Washington Post Obit

Photo courtesy of his daughter, Kim Blatchford Jernigan
Attribution: Washington Post 

Reply by Russ White on February 2009 - Nick Blatchford was the finest man I met in nearly 50 years of newspaper work. A top notch editor, a gentleman and a great friend. I was 17 when Nick hired me as a copyboy at the Washington Daily News. He taught me my first and lasting lessons as a journalist. To write about people not scores. To lift the underdog. To crush the bullies. He backed me as the News baseball writer when I was 22 and back from my tour in the Navy. He attended our wedding in January 1967. We stayed friends throughout the years. My friend Dave Moore and I visited Nick at his home not too many years ago and my wife took a picture of Nick, Dave and myself on Nick's four-poster bed.
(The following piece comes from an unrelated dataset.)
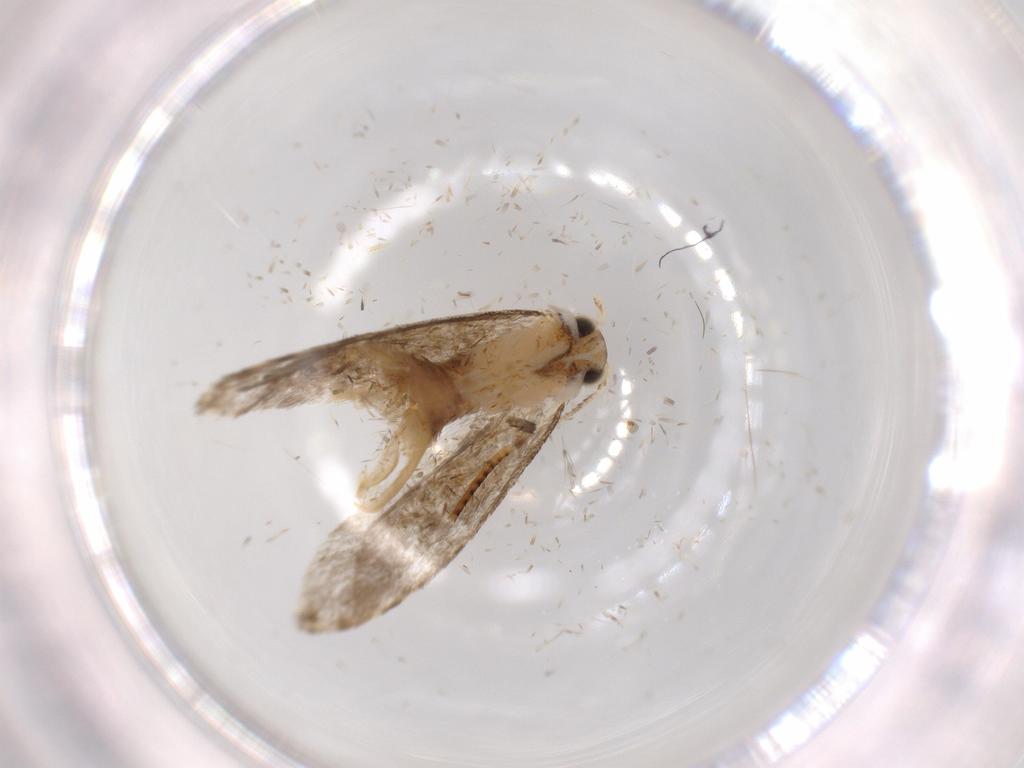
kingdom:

Shortly after this, Nick took a spill at home and lost some of his memory. Meanwhile, Dave had sent him the picture and Nick wrote him that he didn't remember how the picture was taken. "Who are those two guys with me in my bed?" he asked politely.

1 comment:

  1. Posted by David Brussat on March 24, 2009

    I just learned of Nick Blatchford's death last month. I wish to add mine to the condolences offered through this web site to his daughter and his family. Nick was a mentor to me at the beginning of my journalism career. I was a dictationist at the AP in Washington, and used to write really bad, orotund, self-infatuated letters to the editor of the Star. Nevertheless, he saw something in them and when he was the letters editor there he used to beat them into shape and run them. We started meeting regularly for lunch at the Hawk & Dove on Capital Hill, and would ruminate on all sorts of things. This went on for several years. We kept in touch even after I got jobs writing editorials at papers distant from Washington. But alas after time I stopped calling Nick when I visited Washington. I've worked as an editorial writer and columnist for the Providence Journal for the past 24 years, writing mostly on architecture and urban planning. I would like to think Nick would find something pleasing in my work. My last lunch with Nick was after I got married in 1990. I kept thinking of Nick, but as time went on it seemed more and more embarrassing to me that I had not kept up contact with him, and thus it became more and more difficult to do so. Nick was probably the most genuinely kindhearted man I ever knew, a rank sentimentalist and yet a realist in the best tradition of newspaper journalism. Few can manage such a tricky balance successfully. More than anyone I know, he instilled the will to passion in what I write, and yet not without a steely respect for the facts and a feel for the extent to which you can push an idea or a story without going off into outer space. At least those were the qualities Nick embodied, and I have at least tried to honor them in my career I wish I had maintained contact with Nick. I wish I could now call him up and tell him I have just become a father. I think Nick would like that most of all, and I blame myself that I could not see the twinkle in his eye and bask in the warmth of his smile as I told him the news. He was the best.